Jamison goes to great extents to acquit herself of even the most basic responsibilities required to respectfully represent the literature of a subculture. Proclaiming she isn’t a anthropologist and saying she is examining fan fiction from an "literary perspective," which sounds good if you know nothing about critical analysis. Imagine writing a book about Victorian literature that makes absolutely not mention of how cultural attitudes of Victorian England and the Industrial Revolution influenced the genre. Likewise FAN fiction is a genre born out of FAN culture. To ignore the subculture that created this literature, or in this case selectively acknowledging only certain parts of that culture, isn’t examining it from a literary perspective at all.
Because of this lack of true understanding of the culture much of the information in the essays written by Jamison are laughably useless. There were times where I felt like the book was written but the SNL character “drunk girl you wish you hadn’t started talking to at the party.” This is not an exaggeration.
I’m far from new to the world of fandoms, I’ve been writing/reading fan fiction in multiple fandoms for decades and there were times even I struggled to understand the far fetched conclusions Jamison came to, not to mention the clumsy narratives of her own essays. Jamison’s own first hand account of discovering a BBC Sherlock meta fan fiction (terms she uses later in the essay but never fully explains) was so confusing I had to reread it a several times before I finally realized what the hell she was talking about.

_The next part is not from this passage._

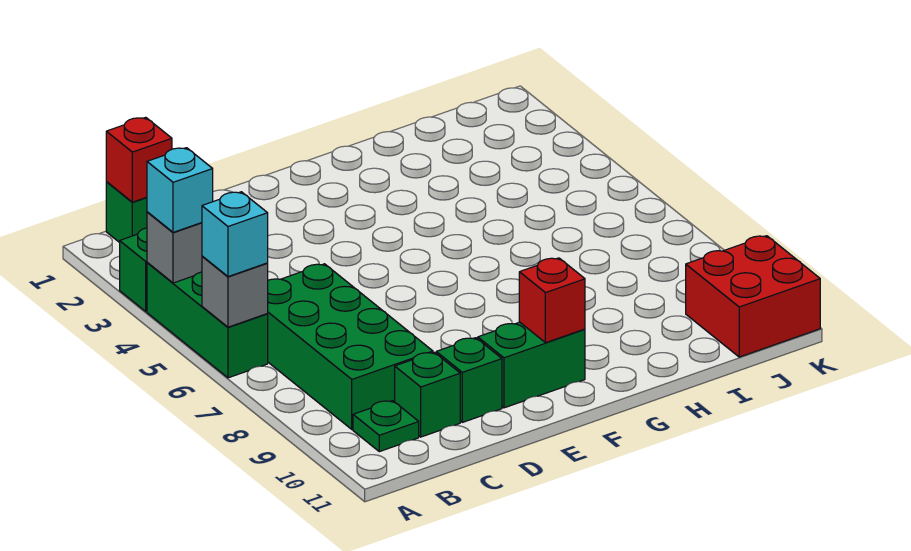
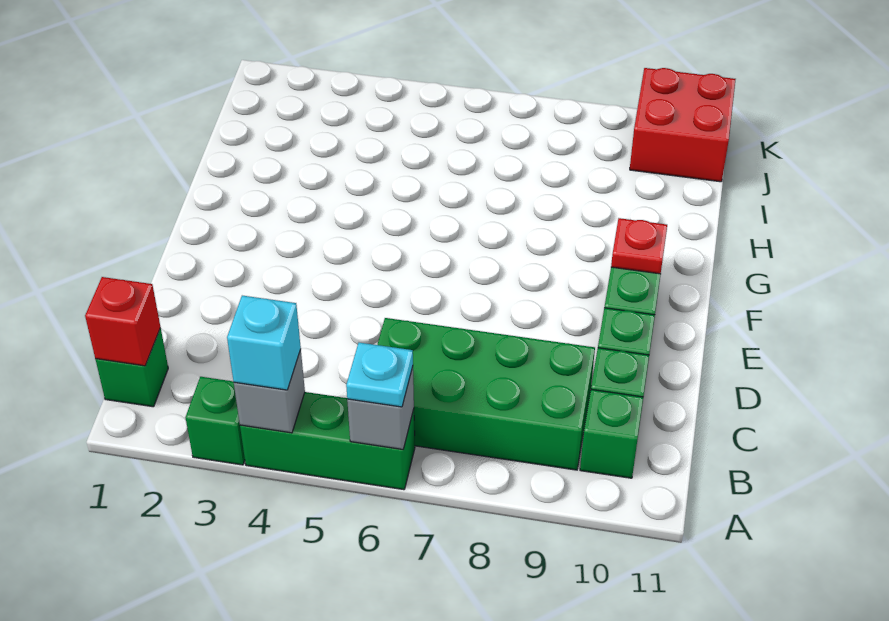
cyan brick A6 level 3 -> cyan plate A6 level 3
green plate B10 level 1 -> green brick B10 level 1
red brick F10 level 2 -> red plate F10 level 2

To get an idea of how convoluted it was, imagine having someone who has never used the internet try to describe Facebook.
Now, don’t get me wrong there are some great essays in here (that aren't written by Jamison), but they are buried deeply under Jamison’s agenda of selling herself as an expert in a field she does not, in fact, have a claim to academically. She is a professor with a degree in Medieval literature, who has been teaching classes on Twilight and Buffy the Vampire Slayer fan fiction for a handful of years. Her lack of knowledge shows in how little she mentions fan culture studies and the distinct absence of any contributions from established scholars in this field of study. Even though this book covers long established fandoms that have been studied for decades (Buffy the Vampire Slayer, Xena, Supernatural, etc).
Like Columbus, Jamison walks into fan culture and plants a flag ignoring the hard work and existing presence of academia in favor of selling herself as the sole voice of fan fiction and fandom. This claim rings false, despite her significant social network presence in the Twilight fandom, consider her completely ignorance or at least lack of acknowledgement of the existence of acafans.
All this aside the book is poorly put together, scattered and rushed in its conclusions. The lack of comprehensive knowledge of the many fandoms being study, the willful erasure of the contributions made by people of color, non-Western fandoms, and the LGBTQ+ community to fan culture and specifically the fan fiction being produced in internet based fandoms today, will leave knowledgable readers infuriated and new comers woefully misinformed.
Though there are some really wonderful essays in this book I cannot in good conscious recommend it to anyone.
I would instead suggest reading The Fan Fiction Studies Reader by Karen Hellekson and Kristina Busse.
(I’ll add some more titles as I work through the pile of fandom studies books I have on my to-be-read list).